RECORD SET START

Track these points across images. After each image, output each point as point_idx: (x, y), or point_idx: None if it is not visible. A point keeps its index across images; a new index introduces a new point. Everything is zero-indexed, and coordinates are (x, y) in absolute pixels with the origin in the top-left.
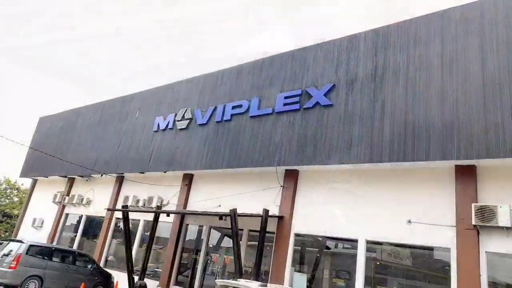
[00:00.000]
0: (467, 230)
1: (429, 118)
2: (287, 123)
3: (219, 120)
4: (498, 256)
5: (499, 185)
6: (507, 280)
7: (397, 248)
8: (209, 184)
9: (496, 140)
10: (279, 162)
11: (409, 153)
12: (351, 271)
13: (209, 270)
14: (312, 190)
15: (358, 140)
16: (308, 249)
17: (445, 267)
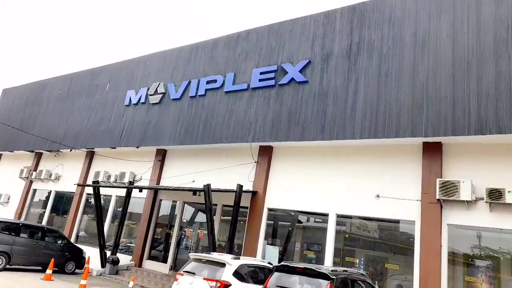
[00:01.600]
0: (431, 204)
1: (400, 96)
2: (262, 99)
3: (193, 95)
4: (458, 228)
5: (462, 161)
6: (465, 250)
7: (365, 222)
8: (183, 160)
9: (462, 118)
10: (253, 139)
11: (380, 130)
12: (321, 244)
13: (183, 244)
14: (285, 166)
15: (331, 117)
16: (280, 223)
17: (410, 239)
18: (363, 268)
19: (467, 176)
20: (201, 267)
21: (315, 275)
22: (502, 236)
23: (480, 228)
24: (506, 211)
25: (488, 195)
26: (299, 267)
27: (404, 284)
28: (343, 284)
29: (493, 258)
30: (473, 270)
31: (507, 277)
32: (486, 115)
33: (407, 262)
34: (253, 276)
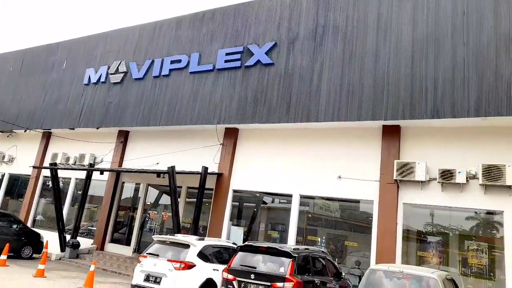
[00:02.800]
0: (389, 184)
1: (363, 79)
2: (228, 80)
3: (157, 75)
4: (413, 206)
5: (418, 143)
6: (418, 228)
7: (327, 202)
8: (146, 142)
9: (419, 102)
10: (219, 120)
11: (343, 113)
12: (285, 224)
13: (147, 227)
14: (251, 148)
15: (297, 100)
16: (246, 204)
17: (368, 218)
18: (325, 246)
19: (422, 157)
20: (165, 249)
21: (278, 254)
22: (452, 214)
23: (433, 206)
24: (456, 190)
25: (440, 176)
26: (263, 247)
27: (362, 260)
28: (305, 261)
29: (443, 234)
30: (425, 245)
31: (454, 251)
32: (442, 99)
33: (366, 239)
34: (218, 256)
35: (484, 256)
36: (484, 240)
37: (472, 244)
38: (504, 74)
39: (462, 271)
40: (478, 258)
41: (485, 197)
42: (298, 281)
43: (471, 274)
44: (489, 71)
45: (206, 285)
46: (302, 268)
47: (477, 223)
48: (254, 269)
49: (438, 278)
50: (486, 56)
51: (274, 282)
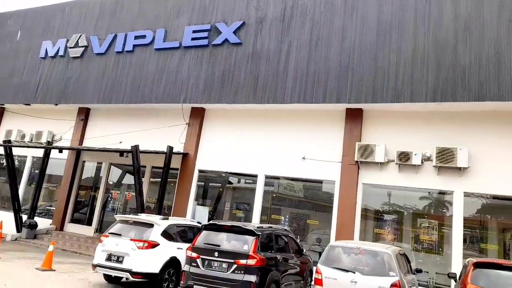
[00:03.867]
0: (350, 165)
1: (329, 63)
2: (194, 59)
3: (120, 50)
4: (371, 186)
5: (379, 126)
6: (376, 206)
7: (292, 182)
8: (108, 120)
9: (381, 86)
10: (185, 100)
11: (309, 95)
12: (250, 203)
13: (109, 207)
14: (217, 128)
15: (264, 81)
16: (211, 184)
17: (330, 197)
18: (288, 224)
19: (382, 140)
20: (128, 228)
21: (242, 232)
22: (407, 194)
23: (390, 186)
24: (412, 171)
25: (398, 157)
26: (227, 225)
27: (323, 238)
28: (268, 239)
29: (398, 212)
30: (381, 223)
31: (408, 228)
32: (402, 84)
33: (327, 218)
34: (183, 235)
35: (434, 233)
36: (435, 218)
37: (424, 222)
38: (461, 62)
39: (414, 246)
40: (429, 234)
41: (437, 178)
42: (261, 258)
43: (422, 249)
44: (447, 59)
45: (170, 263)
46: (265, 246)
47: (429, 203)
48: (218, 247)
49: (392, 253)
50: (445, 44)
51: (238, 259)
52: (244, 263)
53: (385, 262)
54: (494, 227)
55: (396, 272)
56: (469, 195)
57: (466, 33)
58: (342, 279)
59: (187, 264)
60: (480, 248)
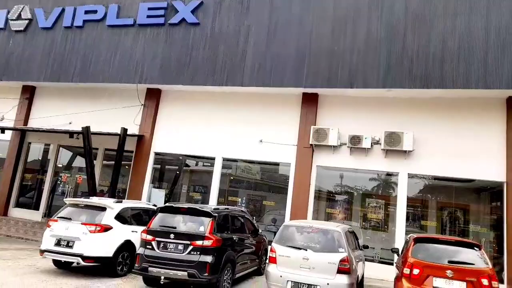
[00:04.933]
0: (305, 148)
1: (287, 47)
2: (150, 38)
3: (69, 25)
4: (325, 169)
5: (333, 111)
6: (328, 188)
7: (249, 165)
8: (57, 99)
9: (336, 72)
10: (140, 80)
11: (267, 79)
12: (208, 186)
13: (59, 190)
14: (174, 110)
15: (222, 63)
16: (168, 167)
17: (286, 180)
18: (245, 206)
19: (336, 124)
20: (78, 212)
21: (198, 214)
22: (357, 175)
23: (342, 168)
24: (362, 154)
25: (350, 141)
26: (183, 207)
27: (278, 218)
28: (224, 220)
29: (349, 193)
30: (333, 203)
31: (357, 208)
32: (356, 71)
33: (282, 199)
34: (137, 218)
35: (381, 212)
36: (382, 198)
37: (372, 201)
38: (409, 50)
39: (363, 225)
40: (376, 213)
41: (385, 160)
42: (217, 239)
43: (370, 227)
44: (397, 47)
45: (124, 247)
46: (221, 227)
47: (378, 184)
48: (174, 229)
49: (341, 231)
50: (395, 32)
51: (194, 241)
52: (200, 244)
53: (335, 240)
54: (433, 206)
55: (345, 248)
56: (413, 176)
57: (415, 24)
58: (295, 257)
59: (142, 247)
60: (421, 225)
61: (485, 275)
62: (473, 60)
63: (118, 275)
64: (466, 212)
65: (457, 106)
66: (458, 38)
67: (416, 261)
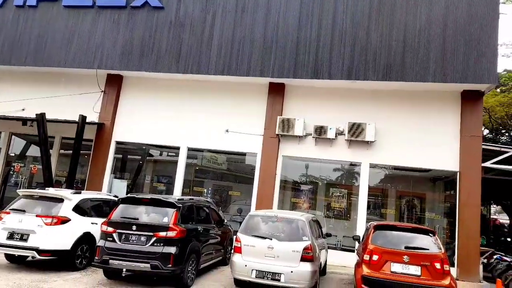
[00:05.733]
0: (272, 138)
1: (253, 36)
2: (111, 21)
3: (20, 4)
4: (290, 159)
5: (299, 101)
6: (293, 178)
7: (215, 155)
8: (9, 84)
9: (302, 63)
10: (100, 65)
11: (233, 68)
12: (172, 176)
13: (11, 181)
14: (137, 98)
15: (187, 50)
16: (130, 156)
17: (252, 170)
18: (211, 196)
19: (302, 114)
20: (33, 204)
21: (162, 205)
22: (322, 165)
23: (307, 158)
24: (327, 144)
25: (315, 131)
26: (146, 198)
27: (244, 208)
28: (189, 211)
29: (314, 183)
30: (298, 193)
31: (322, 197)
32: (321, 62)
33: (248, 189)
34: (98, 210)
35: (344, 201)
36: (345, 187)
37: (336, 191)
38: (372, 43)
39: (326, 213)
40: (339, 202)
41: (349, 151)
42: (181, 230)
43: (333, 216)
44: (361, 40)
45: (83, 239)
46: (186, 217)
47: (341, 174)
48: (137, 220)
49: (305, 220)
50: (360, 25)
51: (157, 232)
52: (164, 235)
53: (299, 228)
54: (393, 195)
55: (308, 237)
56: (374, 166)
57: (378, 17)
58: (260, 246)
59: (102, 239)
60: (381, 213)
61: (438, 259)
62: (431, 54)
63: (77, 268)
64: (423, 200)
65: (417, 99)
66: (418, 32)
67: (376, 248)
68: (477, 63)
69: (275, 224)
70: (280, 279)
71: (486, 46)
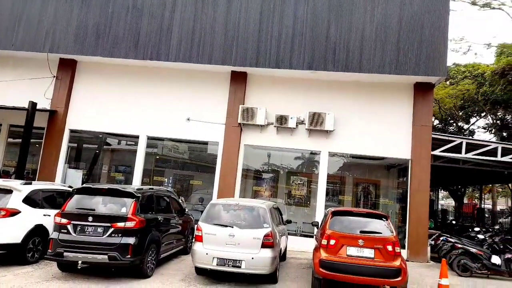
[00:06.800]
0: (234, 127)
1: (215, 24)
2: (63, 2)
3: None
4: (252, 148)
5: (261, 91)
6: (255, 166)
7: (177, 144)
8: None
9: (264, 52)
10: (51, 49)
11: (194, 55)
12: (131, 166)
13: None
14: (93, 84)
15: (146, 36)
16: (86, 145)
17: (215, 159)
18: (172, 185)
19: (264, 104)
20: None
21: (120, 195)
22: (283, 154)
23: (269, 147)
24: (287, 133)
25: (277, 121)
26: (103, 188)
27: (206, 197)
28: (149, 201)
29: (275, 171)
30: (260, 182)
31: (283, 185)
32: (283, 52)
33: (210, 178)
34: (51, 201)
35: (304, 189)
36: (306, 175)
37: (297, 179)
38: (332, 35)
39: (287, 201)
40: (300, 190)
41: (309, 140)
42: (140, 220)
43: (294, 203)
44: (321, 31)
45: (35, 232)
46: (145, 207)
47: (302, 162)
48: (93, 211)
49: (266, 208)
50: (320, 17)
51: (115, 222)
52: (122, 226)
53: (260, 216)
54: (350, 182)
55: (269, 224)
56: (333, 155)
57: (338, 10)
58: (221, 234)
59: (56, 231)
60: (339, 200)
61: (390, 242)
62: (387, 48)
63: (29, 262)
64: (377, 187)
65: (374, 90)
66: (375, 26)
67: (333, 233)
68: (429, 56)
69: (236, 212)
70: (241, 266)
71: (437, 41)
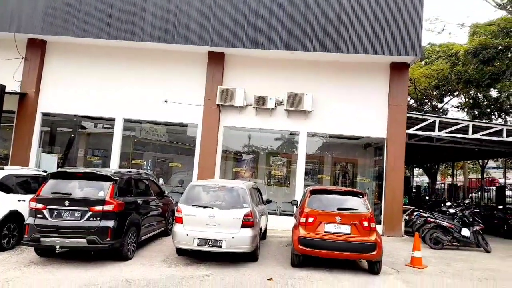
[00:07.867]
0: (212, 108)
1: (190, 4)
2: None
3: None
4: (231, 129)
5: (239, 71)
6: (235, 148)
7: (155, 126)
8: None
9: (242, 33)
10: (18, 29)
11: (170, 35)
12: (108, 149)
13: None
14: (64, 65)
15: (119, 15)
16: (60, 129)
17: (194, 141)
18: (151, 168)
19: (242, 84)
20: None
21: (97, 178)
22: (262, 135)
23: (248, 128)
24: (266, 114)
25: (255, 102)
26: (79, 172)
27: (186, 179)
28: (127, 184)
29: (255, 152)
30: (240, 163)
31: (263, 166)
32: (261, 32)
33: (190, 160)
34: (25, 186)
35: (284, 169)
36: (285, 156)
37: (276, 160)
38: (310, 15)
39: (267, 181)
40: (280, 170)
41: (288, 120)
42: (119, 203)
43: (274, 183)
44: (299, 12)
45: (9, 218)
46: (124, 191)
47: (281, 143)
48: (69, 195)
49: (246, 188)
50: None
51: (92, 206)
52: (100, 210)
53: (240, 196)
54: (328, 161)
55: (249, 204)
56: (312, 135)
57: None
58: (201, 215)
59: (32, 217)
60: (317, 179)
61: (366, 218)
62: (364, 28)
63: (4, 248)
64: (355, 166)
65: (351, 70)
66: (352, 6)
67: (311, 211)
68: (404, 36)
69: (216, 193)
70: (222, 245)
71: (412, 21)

RECORD SET END

Give again, exactly as written above, every line from the one holding "14: (312, 190)" to the one holding "34: (253, 276)", with both ends kept and the pictures left out.

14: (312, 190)
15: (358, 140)
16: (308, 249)
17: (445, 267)
[00:01.600]
0: (431, 204)
1: (400, 96)
2: (262, 99)
3: (193, 95)
4: (458, 228)
5: (462, 161)
6: (465, 250)
7: (365, 222)
8: (183, 160)
9: (462, 118)
10: (253, 139)
11: (380, 130)
12: (321, 244)
13: (183, 244)
14: (285, 166)
15: (331, 117)
16: (280, 223)
17: (410, 239)
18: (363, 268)
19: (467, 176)
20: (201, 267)
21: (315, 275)
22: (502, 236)
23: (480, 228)
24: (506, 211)
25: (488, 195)
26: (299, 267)
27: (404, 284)
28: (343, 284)
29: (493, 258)
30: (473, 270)
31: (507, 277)
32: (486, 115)
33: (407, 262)
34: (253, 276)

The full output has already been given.